When symptoms are severe, the patient will need to go to the hospital for breathing help, treatment, and physical therapy. Supportive care with monitoring of all vital functions is the cornerstone of successful management in the acute patient. Of greatest concern is respiratory failure due to paralysis of the diaphragm. Early intubation should be considered in any patient with a vital capacity (VC) <20 ml/kg, a Negative Inspiratory Force (NIF) <-25 cmH2O, more than 30% decrease in either VC or NIF within 24 hours, rapid progression of disease, or autonomic instability.

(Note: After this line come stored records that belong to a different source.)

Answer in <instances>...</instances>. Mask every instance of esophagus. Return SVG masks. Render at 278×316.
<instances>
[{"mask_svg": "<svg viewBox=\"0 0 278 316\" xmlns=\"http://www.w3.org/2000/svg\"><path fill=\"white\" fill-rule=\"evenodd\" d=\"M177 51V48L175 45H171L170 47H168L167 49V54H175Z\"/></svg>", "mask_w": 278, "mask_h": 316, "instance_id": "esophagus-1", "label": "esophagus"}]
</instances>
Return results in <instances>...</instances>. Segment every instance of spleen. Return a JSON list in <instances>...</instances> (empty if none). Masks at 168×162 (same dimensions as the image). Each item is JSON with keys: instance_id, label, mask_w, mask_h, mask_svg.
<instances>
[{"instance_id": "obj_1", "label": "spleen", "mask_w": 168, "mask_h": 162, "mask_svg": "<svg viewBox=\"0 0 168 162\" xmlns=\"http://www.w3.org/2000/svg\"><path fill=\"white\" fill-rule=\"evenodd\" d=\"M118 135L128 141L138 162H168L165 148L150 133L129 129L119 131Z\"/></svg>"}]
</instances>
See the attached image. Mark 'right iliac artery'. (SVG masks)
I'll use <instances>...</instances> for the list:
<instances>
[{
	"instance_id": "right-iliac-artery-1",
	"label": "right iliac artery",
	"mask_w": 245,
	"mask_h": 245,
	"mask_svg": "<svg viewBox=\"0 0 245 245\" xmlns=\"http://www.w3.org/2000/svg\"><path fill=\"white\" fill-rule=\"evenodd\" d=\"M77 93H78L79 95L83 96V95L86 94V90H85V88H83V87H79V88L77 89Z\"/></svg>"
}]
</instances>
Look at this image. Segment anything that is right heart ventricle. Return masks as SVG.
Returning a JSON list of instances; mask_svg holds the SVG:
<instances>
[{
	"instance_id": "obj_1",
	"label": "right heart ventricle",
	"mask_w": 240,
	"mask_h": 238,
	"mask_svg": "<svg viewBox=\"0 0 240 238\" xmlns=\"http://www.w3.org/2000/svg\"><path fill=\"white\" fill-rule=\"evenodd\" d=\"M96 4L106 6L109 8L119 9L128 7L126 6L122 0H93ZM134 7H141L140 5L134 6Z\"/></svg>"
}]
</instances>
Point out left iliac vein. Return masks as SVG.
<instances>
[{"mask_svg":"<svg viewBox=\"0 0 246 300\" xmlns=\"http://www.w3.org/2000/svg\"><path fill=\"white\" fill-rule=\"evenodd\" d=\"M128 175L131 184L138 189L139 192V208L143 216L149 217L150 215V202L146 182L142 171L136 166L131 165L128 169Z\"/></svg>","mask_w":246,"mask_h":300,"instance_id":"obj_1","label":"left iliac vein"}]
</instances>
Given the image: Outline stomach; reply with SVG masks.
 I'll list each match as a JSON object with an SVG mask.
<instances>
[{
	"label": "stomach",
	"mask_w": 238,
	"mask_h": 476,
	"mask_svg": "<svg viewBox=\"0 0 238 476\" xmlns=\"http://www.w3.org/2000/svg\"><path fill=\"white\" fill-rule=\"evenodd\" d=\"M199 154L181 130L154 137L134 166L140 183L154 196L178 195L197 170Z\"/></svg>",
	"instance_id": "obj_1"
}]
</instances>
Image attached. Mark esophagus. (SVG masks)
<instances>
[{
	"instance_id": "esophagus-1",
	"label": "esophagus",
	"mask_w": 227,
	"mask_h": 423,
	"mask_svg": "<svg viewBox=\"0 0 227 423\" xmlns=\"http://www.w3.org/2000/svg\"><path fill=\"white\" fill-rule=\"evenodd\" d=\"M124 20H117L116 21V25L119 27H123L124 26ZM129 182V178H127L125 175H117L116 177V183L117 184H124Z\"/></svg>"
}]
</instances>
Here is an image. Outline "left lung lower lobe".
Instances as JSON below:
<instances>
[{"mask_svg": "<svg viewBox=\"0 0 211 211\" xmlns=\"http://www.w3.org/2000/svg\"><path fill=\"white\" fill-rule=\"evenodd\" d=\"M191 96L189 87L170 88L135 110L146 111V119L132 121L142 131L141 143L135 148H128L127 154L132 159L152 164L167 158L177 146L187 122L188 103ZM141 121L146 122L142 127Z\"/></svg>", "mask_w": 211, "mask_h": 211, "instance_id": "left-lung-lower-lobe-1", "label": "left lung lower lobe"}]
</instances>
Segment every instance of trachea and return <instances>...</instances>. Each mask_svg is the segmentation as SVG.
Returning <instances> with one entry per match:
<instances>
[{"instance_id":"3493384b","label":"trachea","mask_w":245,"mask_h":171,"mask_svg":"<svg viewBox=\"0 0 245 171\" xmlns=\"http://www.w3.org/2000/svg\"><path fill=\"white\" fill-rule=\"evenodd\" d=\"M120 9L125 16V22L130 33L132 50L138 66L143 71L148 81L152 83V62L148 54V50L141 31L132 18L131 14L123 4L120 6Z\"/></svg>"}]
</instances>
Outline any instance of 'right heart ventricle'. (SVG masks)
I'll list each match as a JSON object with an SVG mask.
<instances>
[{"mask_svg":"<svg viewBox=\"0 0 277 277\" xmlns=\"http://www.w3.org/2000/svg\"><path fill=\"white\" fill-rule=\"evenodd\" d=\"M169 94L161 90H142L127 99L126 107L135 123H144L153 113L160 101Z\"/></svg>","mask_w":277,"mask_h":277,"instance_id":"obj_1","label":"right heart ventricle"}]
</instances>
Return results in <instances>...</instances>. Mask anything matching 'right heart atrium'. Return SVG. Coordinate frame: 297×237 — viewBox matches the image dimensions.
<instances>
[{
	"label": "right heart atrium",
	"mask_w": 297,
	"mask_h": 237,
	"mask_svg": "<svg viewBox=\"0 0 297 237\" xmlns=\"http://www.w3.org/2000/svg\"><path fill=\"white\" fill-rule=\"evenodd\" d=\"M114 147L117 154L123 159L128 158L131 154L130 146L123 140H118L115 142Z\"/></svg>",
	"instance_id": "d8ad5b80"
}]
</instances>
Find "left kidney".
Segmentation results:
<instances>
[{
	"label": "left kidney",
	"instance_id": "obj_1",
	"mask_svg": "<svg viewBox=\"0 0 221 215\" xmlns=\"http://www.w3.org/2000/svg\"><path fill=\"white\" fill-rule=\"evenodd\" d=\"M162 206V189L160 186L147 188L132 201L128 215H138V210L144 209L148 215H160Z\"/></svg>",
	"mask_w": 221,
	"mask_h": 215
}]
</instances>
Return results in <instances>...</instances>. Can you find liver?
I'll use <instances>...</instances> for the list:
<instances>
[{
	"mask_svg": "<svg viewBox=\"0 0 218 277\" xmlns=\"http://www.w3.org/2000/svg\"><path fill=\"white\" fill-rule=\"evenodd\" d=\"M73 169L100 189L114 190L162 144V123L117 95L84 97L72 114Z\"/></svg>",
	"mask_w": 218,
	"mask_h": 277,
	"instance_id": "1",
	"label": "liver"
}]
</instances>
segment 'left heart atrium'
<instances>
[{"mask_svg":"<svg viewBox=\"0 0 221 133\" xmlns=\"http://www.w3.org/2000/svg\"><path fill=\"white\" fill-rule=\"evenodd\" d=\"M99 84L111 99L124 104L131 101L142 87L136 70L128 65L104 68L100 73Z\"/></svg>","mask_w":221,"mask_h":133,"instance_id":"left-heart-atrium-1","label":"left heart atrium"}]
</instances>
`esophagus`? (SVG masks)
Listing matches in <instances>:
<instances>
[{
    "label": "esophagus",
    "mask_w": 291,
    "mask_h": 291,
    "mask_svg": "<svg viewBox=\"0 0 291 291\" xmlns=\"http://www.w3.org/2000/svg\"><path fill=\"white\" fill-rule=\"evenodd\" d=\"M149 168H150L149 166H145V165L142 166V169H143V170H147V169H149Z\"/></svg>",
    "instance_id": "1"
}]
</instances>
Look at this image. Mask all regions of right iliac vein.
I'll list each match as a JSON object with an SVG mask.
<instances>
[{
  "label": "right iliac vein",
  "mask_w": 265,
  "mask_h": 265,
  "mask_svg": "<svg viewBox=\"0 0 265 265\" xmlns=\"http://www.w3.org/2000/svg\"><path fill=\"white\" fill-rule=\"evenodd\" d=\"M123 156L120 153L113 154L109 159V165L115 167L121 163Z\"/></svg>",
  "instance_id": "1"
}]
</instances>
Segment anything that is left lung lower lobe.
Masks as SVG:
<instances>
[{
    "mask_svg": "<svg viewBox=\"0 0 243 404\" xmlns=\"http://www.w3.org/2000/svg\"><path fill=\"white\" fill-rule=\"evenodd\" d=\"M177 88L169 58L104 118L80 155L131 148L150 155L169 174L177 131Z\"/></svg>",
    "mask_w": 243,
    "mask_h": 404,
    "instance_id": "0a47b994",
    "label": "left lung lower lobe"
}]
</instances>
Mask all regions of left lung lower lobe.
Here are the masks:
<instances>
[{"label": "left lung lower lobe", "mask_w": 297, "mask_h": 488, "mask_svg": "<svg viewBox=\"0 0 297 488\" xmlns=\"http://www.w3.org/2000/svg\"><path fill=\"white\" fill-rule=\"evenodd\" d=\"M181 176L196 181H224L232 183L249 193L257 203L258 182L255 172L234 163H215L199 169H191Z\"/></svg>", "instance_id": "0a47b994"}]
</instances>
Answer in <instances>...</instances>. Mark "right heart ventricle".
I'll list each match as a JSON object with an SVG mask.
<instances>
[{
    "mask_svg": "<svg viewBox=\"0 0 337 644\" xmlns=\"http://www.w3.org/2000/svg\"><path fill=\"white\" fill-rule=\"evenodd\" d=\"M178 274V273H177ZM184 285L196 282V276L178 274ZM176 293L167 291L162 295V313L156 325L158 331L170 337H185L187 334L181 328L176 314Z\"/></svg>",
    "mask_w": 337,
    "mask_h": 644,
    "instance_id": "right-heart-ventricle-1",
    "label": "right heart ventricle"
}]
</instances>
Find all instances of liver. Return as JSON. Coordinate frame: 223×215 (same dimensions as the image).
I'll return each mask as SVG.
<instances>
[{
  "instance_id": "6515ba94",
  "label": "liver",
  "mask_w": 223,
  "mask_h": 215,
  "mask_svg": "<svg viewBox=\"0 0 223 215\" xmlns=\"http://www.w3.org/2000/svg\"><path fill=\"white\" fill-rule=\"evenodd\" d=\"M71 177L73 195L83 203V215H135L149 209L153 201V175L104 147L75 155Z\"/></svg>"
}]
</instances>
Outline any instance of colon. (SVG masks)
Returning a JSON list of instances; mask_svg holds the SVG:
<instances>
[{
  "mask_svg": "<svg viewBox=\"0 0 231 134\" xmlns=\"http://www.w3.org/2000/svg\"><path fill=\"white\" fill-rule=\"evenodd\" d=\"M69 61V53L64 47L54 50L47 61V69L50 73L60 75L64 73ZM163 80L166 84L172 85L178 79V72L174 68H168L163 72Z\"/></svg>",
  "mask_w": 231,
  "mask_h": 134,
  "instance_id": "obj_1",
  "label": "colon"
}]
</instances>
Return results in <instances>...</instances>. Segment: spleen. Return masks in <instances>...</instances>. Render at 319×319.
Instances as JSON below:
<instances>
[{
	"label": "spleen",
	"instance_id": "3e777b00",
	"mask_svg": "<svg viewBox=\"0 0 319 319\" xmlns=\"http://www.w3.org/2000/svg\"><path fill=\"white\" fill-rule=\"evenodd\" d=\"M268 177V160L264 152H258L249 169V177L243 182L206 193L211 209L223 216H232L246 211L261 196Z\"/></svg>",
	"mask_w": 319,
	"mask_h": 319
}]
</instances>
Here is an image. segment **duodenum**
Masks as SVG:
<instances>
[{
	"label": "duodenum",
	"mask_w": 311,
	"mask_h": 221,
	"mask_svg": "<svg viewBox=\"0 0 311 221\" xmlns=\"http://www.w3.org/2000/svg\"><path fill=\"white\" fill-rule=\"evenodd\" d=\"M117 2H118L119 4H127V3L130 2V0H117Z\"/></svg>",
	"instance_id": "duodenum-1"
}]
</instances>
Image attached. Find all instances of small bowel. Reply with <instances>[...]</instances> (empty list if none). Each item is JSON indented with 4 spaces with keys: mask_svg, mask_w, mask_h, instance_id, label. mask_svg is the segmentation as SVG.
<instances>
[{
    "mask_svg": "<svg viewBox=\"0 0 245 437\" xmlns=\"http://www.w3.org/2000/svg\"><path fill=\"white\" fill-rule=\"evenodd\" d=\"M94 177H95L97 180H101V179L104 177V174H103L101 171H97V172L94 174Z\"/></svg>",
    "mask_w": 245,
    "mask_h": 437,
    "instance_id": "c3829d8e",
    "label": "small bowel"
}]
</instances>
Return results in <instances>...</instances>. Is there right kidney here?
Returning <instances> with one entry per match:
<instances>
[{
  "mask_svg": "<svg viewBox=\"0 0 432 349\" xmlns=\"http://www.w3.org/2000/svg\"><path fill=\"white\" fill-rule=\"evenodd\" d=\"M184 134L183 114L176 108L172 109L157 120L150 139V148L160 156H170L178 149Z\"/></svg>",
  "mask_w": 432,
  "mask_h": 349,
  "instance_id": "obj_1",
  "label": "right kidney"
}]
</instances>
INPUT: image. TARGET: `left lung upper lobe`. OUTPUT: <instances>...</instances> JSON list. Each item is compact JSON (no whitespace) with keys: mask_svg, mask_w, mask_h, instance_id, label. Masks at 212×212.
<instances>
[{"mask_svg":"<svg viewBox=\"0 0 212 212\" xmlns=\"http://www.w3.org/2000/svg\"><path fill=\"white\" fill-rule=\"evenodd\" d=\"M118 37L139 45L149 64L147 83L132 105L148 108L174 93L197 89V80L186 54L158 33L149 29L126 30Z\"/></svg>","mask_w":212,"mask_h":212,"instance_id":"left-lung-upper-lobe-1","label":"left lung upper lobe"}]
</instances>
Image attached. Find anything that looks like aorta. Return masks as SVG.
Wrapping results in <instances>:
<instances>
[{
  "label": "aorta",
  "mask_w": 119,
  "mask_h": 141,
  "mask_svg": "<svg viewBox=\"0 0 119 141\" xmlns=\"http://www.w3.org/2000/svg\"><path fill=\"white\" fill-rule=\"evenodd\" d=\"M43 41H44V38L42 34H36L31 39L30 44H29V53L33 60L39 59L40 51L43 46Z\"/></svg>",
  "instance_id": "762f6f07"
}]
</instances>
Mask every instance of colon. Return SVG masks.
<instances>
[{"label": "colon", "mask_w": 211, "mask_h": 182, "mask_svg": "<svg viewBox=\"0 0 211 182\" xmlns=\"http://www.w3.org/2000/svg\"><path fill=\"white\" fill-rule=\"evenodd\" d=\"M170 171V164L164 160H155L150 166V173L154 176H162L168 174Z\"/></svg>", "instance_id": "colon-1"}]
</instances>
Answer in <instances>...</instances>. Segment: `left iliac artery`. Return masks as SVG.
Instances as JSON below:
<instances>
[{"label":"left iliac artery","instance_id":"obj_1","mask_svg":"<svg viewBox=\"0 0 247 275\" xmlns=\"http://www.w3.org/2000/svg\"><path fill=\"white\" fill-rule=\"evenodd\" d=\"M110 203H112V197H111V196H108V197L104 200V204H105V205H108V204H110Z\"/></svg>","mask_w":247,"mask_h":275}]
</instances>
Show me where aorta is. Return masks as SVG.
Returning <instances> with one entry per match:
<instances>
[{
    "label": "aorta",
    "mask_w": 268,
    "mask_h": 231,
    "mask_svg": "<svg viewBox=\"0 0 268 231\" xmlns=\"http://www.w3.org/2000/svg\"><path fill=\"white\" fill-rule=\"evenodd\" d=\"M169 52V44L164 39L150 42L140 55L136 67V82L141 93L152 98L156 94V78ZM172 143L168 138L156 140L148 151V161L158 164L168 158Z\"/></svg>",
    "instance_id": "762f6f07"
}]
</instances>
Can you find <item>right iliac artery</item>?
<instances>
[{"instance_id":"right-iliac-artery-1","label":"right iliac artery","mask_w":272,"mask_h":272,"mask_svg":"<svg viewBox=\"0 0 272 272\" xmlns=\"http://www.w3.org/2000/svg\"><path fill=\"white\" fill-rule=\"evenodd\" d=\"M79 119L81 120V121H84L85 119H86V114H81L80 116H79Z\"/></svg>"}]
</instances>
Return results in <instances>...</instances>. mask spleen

Once the patient is stabilized, treatment of the underlying condition should be initiated as soon as possible. Either high-dose intravenous immunoglobulins (IVIg) at 400mg/kg for 5 days or plasmapheresis can be administered, as they are equally effective and a combination of the two is not significantly better than either alone. Therapy is no longer effective after 2 weeks after the first motor symptoms appear, so treatment should be instituted as soon as possible. IVIg is usually used first because of its ease of administration and safety profile, with a total of five daily infusions for a total dose of 2 g/kg body weight (.4kg each day). The use of intravenous immunoglobulins is not without risk, occasionally causing hepatitis, or in rare cases, renal failure if used for longer than five days. Glucocorticoids have NOT been found to be effective in GBS. If plasmapheresis is chosen, a dose of 40-50 mL/kg plasma exchange (PE) is administered four times over a week. A method called plasmapheresis is used to remove proteins, called antibodies, from the blood. The process involves taking blood from the body, usually from the arm, pumping it into a machine that removes the antibodies, then sending it back into the body.
High-dose immunoglobulin therapy (IVIg) is another treatment used to reduce the severity and length of Guillain-Barré symptoms. In this case, the immunoglobulins are added to the blood in large quantity, blocking the antibodies that cause inflammation.
Other treatments are directed at preventing complications.
- Blood thinners may be used to prevent blood clots.
- If the diaphragm is weak, breathing support or even a breathing tube and ventilator may be needed.
- Pain is treated aggressively with anti-inflammatory medicines and narcotics, if needed.
- Proper body positioning or a feeding tube may be used to prevent choking during feeding if the muscles for swallowing are weak.